Records excerpted from a collection:
..............................
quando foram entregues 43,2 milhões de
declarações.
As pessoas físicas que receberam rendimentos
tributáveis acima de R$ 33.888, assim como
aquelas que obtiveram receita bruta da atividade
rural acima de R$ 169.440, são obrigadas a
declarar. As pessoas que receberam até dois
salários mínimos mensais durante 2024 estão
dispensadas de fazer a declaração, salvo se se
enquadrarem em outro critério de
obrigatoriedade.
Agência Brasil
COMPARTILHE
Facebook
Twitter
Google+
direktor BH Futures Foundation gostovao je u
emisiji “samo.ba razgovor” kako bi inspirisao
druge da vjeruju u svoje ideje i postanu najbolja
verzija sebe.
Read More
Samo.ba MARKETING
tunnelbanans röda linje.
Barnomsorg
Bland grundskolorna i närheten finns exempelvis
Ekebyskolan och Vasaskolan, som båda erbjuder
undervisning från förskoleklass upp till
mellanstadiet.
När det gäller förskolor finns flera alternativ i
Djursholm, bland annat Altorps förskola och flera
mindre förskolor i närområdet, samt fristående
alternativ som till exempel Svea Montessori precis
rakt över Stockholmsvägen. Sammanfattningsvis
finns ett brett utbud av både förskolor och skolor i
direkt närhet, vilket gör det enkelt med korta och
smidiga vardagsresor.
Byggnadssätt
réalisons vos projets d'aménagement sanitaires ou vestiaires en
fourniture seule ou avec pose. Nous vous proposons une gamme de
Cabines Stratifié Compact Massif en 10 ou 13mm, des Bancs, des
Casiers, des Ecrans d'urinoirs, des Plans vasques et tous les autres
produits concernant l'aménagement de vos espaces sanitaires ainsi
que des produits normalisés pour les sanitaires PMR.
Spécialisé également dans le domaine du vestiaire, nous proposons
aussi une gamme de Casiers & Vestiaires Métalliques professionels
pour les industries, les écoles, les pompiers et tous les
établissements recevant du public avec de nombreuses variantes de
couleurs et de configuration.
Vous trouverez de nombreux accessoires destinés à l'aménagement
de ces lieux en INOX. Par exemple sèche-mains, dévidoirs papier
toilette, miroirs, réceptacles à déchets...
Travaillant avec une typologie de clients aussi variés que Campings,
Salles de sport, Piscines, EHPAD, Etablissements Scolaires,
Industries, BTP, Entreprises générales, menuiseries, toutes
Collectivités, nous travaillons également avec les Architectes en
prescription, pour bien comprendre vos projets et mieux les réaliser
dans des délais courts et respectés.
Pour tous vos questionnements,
..............................
:: REQUEST ::
In the records above, how many lines hold the string "Casiers"? Respond with that number only.

:: ANSWER BOX ::
2